- _Data_:
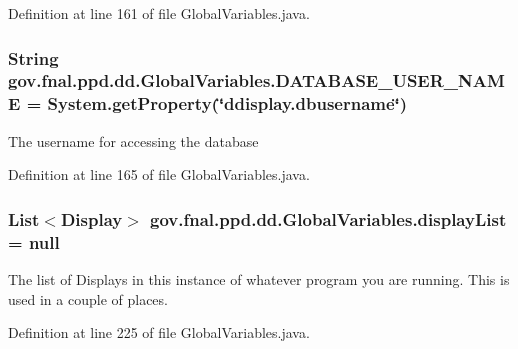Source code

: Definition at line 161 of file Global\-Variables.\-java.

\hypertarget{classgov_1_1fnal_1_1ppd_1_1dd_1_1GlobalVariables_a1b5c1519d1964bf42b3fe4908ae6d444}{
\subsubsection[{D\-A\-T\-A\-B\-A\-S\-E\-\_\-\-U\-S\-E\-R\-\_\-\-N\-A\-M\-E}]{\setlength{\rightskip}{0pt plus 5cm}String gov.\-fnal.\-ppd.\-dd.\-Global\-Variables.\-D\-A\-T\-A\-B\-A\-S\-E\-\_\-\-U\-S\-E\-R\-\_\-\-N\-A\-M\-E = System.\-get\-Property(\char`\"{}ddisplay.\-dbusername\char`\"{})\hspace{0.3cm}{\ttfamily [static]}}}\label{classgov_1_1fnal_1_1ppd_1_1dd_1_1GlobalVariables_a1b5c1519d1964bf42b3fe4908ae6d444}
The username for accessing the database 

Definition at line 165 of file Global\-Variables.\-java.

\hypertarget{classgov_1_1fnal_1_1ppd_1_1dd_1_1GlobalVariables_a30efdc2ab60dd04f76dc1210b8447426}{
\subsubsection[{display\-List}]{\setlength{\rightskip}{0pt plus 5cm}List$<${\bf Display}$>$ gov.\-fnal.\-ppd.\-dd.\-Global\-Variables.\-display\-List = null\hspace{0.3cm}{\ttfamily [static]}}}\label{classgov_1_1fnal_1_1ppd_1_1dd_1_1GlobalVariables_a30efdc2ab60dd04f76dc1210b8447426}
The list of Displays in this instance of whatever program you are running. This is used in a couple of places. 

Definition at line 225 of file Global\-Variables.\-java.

==

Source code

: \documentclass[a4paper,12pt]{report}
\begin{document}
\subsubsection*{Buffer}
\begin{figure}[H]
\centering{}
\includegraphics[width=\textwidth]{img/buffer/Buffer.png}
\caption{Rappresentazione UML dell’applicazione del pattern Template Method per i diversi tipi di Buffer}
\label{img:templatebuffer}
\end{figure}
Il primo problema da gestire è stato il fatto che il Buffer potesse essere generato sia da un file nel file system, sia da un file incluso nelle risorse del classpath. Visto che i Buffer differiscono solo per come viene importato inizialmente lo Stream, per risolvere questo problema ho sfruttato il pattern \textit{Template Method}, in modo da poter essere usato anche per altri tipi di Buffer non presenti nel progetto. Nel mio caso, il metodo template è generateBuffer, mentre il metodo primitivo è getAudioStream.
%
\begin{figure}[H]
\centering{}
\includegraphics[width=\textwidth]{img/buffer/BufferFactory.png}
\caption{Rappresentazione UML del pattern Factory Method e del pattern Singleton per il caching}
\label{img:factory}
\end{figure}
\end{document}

- _The problem_:
In the entries above, some lines hold the string "setlength". Copy each of them.

- _Answer to this problem_:
\subsubsection[{D\-A\-T\-A\-B\-A\-S\-E\-\_\-\-U\-S\-E\-R\-\_\-\-N\-A\-M\-E}]{\setlength{\rightskip}{0pt plus 5cm}String gov.\-fnal.\-ppd.\-dd.\-Global\-Variables.\-D\-A\-T\-A\-B\-A\-S\-E\-\_\-\-U\-S\-E\-R\-\_\-\-N\-A\-M\-E = System.\-get\-Property(\char`\"{}ddisplay.\-dbusername\char`\"{})\hspace{0.3cm}{\ttfamily [static]}}}\label{classgov_1_1fnal_1_1ppd_1_1dd_1_1GlobalVariables_a1b5c1519d1964bf42b3fe4908ae6d444}
\subsubsection[{display\-List}]{\setlength{\rightskip}{0pt plus 5cm}List$<${\bf Display}$>$ gov.\-fnal.\-ppd.\-dd.\-Global\-Variables.\-display\-List = null\hspace{0.3cm}{\ttfamily [static]}}}\label{classgov_1_1fnal_1_1ppd_1_1dd_1_1GlobalVariables_a30efdc2ab60dd04f76dc1210b8447426}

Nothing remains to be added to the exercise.